Leave it to millennials to popularize a new way to split a bar tab. Person-to-person mobile payment services like Venmo, Snapcash and Cashtags are bypassing ATMs and those awkward moments when the check is delivered after dessert. Instead of splitting costs on multiple cards, these mobile payment services allow users to instantly send money from one personal bank account to another.
And that’s not all their splitting. Alexander Culberson spent $1,300 on gas, hotels rooms, food and drinks with four friends on a tip to Maine.
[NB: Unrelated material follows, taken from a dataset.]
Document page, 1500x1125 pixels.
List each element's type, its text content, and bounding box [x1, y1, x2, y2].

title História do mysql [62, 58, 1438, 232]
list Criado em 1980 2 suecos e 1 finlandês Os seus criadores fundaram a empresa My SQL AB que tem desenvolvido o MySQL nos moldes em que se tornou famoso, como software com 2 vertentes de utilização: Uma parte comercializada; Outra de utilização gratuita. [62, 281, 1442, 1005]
Instead of slitting up individual items throughout the trip, the group of friends decided to split the final bill with PayPal-owned Venmo, an app the works similarly to a text message.
“If you say ‘I’ll grab beer and you grab the groceries,’” said Culbertson, “things usually don’t come out as planned.”
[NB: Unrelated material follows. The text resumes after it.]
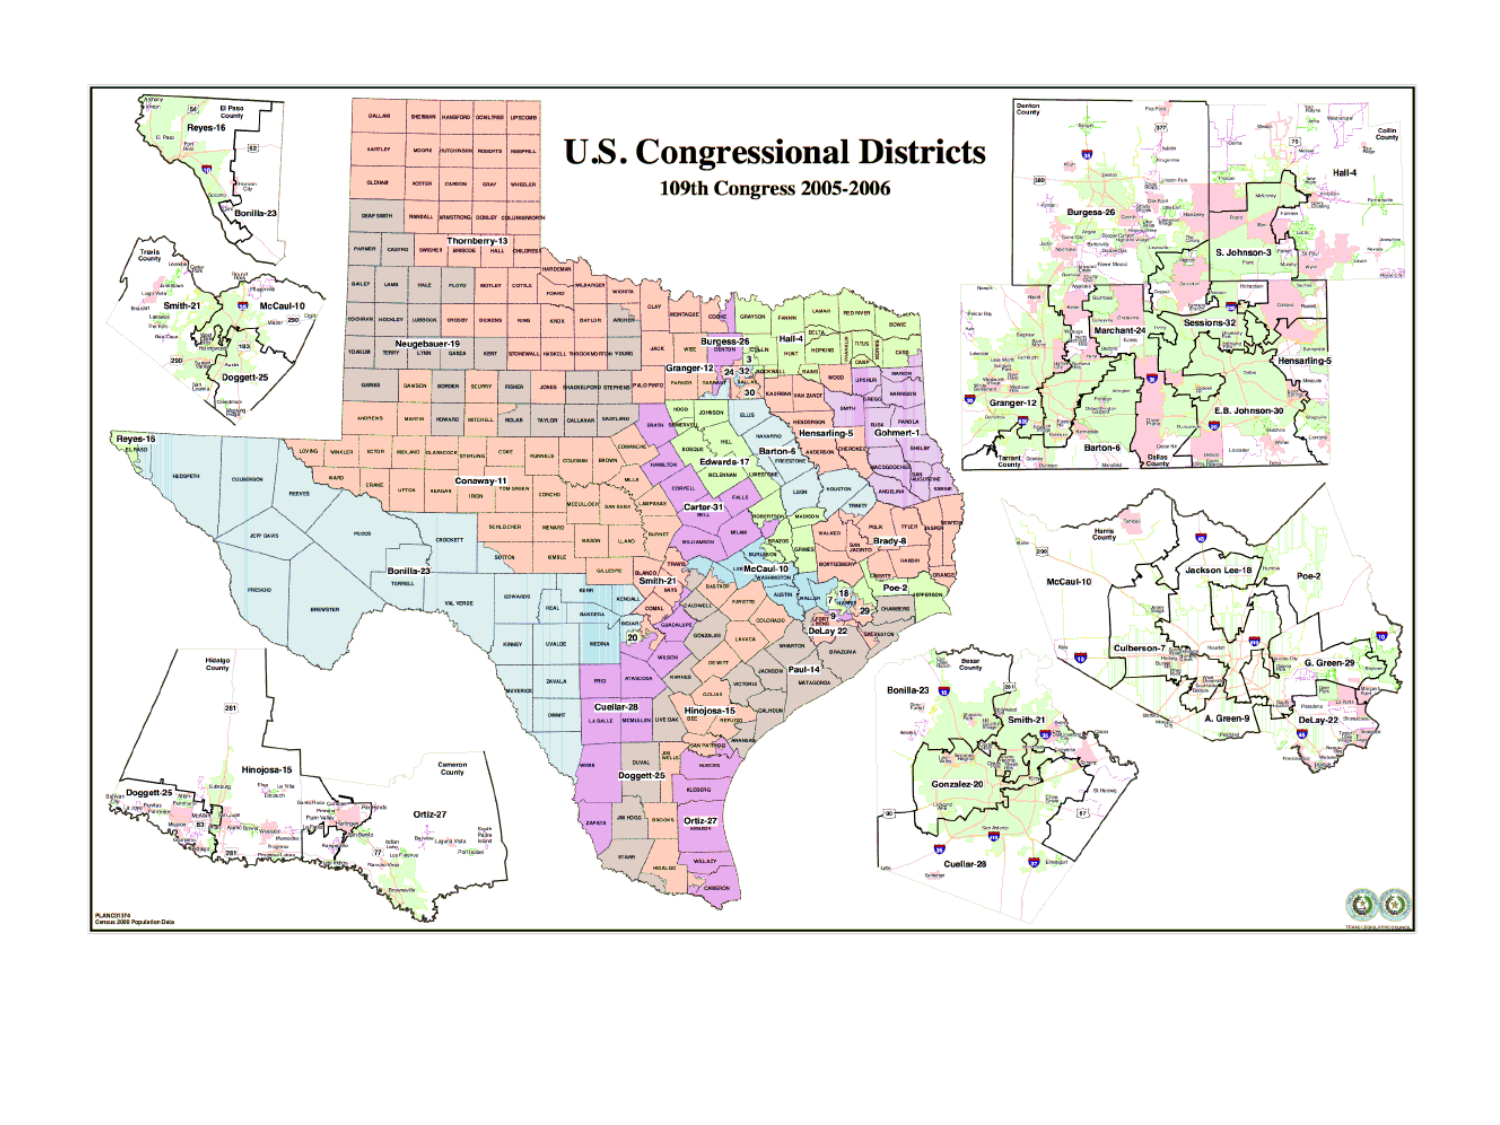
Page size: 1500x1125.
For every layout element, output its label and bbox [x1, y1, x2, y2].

picture [74, 74, 1430, 951]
Twentysomethings are finding ways to make everything simpler with mobile. Dan Callahan, a 22 year-old marketing manager says he uses the service to collect rent money from his roommate.
“I write the checks or pay online for our rent, utilities, and anything else, and at the end of each month, I total it all up and he sends me half,” Callahan said.
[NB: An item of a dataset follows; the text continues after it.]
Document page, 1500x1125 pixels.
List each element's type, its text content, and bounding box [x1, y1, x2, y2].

Peer-to-peer mobile payment services are on the rise: Venmo, for example, experienced four times the growth this quarter compared to last year. What’s more, of $2.4 billion in processed transaction last year, $1.3 billion where in the last four months.
This is a drop in the bucket compared to total online spending predicted to reach $334 billion in 2015. Companies like Apple, Facebook and Samsung have already caught on to these trends and quickly launched digital wallets that function similar to popular mobile payment apps.
But is it safe to transfer money through a mobile app? Security doesn’t seem to be an issue—yet. Most of these payment services work similar to other apps that link to a user’s bank account. This means card information might be accessible if a phone is lost or stolen, but most new-age users (who are often never without their phones) find that convenience outweighs any apparent risks.
Sierra Davis from Los Angeles said, “For my generation, money transfers like this are so familiar that it feels safe.”
For now the systems work best for people on the same platform. Most are free or have low associated fees. Eventually there may be opportunities to pay for everyday items with friends including pizza and pay-per-view.